■ **Your task**
Type out the complete listing below word for word, without its pictures.

___ Extracted material

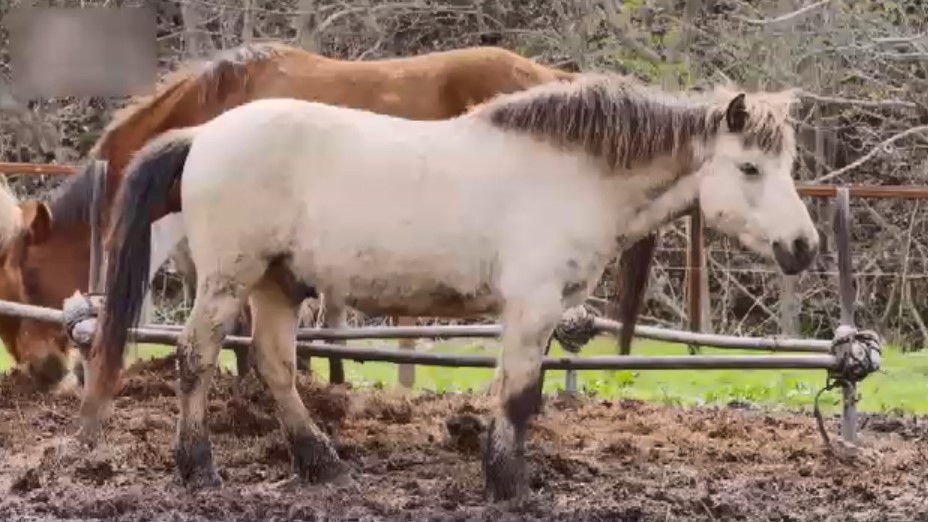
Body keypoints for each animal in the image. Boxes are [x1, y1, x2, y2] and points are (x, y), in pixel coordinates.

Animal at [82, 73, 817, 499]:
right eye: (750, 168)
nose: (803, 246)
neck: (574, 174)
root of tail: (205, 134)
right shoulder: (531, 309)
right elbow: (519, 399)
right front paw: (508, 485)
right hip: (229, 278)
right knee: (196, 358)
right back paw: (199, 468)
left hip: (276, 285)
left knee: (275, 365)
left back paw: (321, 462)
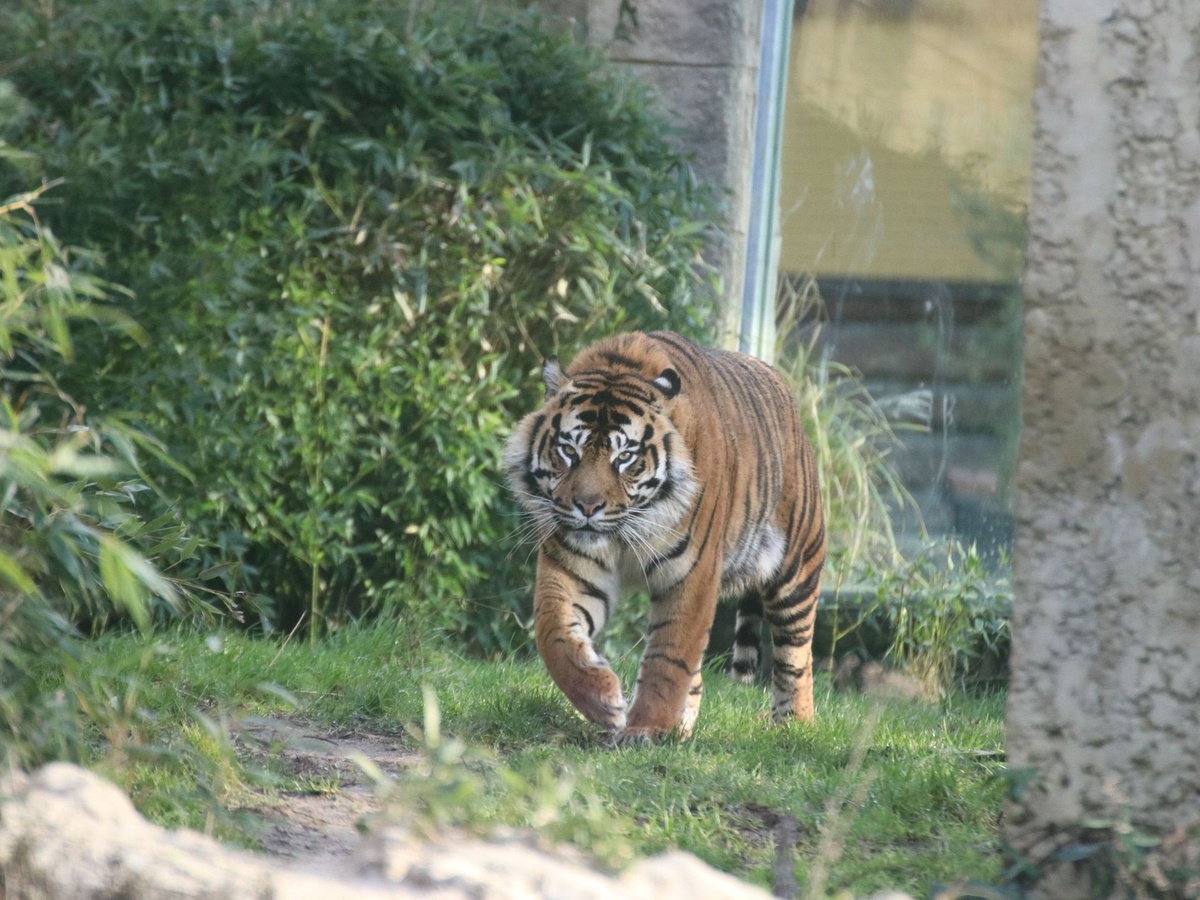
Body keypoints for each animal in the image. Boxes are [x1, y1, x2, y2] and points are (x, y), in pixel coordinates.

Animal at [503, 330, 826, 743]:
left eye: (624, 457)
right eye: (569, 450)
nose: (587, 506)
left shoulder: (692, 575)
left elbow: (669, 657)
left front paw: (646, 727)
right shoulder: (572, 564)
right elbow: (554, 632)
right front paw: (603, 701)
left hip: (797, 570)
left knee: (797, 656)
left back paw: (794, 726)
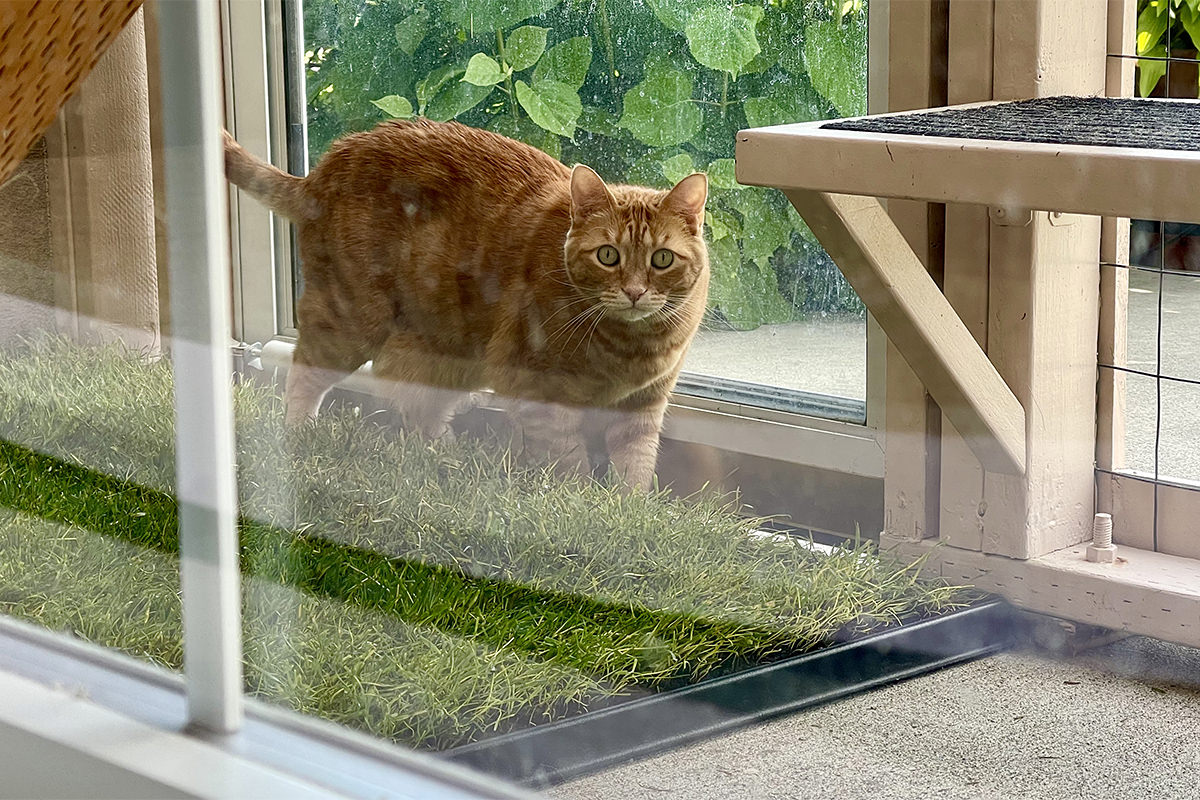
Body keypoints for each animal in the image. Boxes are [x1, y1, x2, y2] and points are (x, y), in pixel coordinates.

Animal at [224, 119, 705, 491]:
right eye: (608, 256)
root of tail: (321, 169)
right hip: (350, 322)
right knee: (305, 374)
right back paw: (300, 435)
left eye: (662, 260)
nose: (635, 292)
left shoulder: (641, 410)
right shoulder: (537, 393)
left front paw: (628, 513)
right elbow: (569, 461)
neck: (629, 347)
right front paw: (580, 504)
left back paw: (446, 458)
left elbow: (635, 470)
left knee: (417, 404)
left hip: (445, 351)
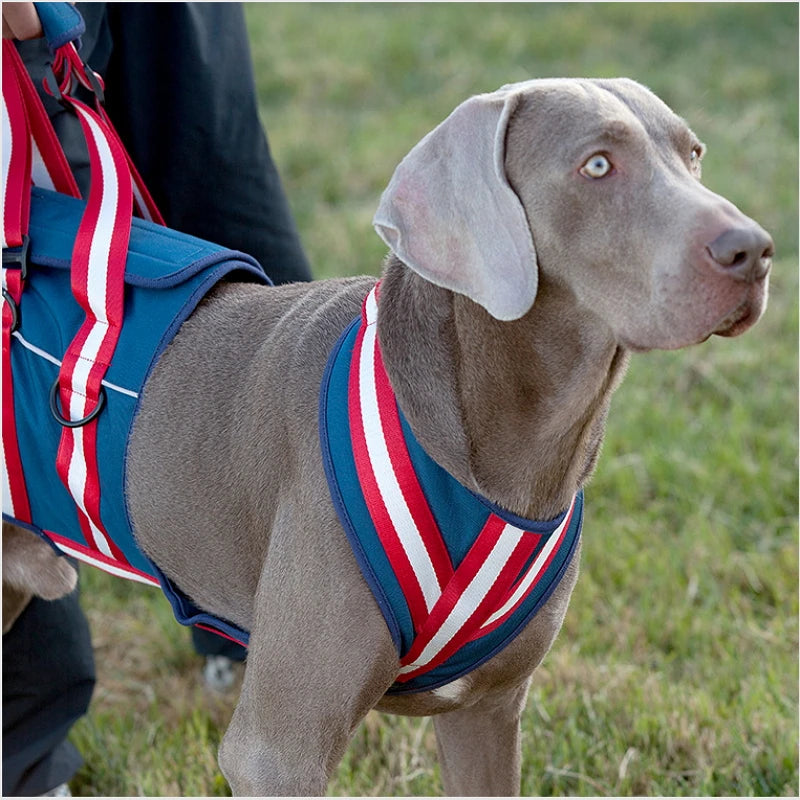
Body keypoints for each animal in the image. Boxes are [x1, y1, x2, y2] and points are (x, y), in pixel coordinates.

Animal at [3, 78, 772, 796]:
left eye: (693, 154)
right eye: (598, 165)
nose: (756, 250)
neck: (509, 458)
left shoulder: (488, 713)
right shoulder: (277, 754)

______

■ **Output of the task**
Body keypoints for each animal in the image. Boxes are [x1, y1, x2, y2] and points are (x, y), in pixel coordinates.

Animal at [82, 73, 817, 499]:
right eye: (750, 168)
nose: (803, 246)
neck: (574, 174)
root of tail: (205, 134)
right shoulder: (531, 309)
right elbow: (519, 399)
right front paw: (508, 485)
right hip: (229, 278)
right knee: (196, 358)
right back paw: (199, 468)
left hip: (276, 285)
left knee: (275, 365)
left back paw: (321, 462)
Body keypoints for each animal in the image. Boxes are [x1, y1, x2, y2] and points are (x, y), in pixel coordinates.

Animal at [503, 330, 826, 743]:
left eye: (624, 457)
right eye: (569, 450)
nose: (587, 506)
left shoulder: (692, 575)
left elbow: (669, 657)
left front paw: (646, 727)
right shoulder: (572, 564)
right elbow: (554, 632)
right front paw: (603, 701)
left hip: (797, 570)
left knee: (797, 656)
left back paw: (794, 726)
Body keypoints for each animal in the image. Boxes are [x1, y1, x2, y2] and points are (x, y), in pixel coordinates.

Animal at [224, 119, 705, 491]:
right eye: (608, 256)
root of tail: (321, 169)
right hip: (350, 322)
right knee: (305, 374)
right back paw: (300, 435)
left eye: (662, 260)
nose: (635, 292)
left shoulder: (641, 410)
right shoulder: (537, 393)
left front paw: (628, 513)
right elbow: (569, 461)
neck: (629, 347)
right front paw: (580, 504)
left back paw: (446, 458)
left elbow: (635, 470)
left knee: (417, 404)
left hip: (445, 351)
Body keypoints for each animal in the image. Boxes are [x1, y1, x2, y2] and points are (x, y), in pixel coordinates.

Animal at [3, 78, 772, 796]:
left eye: (693, 154)
right eye: (598, 165)
nose: (756, 250)
neck: (509, 458)
left shoulder: (488, 713)
right shoulder: (277, 754)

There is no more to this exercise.